[2] Schreiben eines Römischen Königs1 an eine Römerin bey der grossen Scheren-Schleiffer-Wirthschafft zu Berlin

1690.


Dein Diener hatte dir, geschickte Römerin,

Den besten Bräutigam des Römschen Reichs versprochen;

Es ist vom neuen Jahr, daß ich ihn schuldig bin,2

Doch der Erfüllungs-Tag war noch nicht angebrochen.

Heut aber stellt er sich mit seiner Cronen ein,

Die er vorgestern erst, als Römer, hat bekommen,3

Und wünscht, an dessen statt, dir angenehm zu seyn,

Der bey der Wirthschafft dich zur Römerin genommen.

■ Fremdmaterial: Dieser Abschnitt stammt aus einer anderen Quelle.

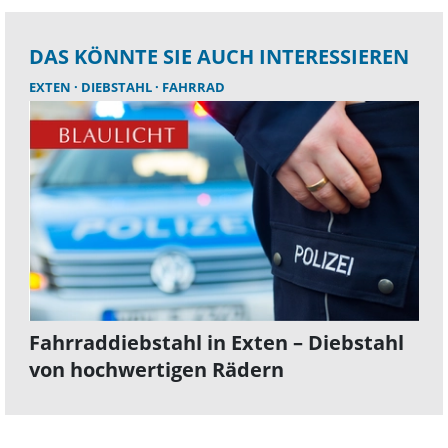
DAS KÖNNTE SIE AUCH INTERESSIEREN
EXTEN
DIEBSTAHL
FAHRRAD
Fahrraddiebstahl in Exten – Diebstahl
von hochwertigen Rädern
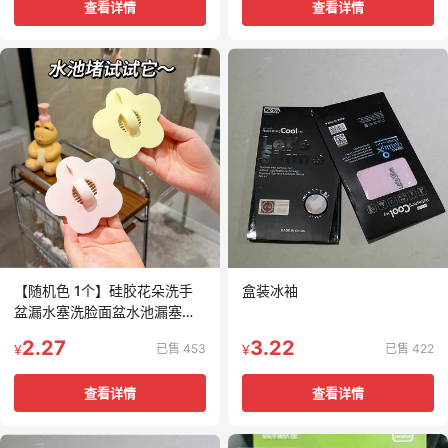
查看详情
查看详情
【随机色 1个】硅胶花朵洗手
盒装冰袖
盆漏水塞洗脸面盆水池漏塞子
洗漱台盆通用下水器配件
2.27
3.22
已售 453
已售 422
¥
¥
查看详情
查看详情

Der Römer bey dem Spiel, ist, wie du weist, vermählt;4

Der aber bleibet dein, der itzund nach dir freihet,

Stünd er dir auch nicht an, scheint doch dis ungefehlt,

Daß er etwas aus Rom dir künfftig prophezeyet.5

Fußnoten

1 War der nachmahlige Ober-Hoff-Meister der Chur-Fürstin, Freyherr von Bülow, der mit der Fräulein von Croseck, an welche dieses geschrieben, sich nach der Zeit vermählte.


2 Die Wirthschafft geschah den 7. Jenner.


3 Als man zween Tage vorher das Looß zur Wirthschafft gezogen, ward er dadurch Römischer König.


4 Daß der Chur-Fürst selbst den Römer vorgestellt, ist aus dem Sinn-Gedichte des Scheren-Schleiffers bey dieser Wirthschafft in den Besserischen Gedichten am 444. Bl. zu ersehen.


5 Ein gewisser Cavalier des Berlinischen Hofes hielt sich damahlen, in Verschickung, zu Rom auf.


Quelle:
Friedrich Rudolph Ludwig von Canitz, Kritische Ausgabe: Gedichte, Tübingen 1982, S. 356-358.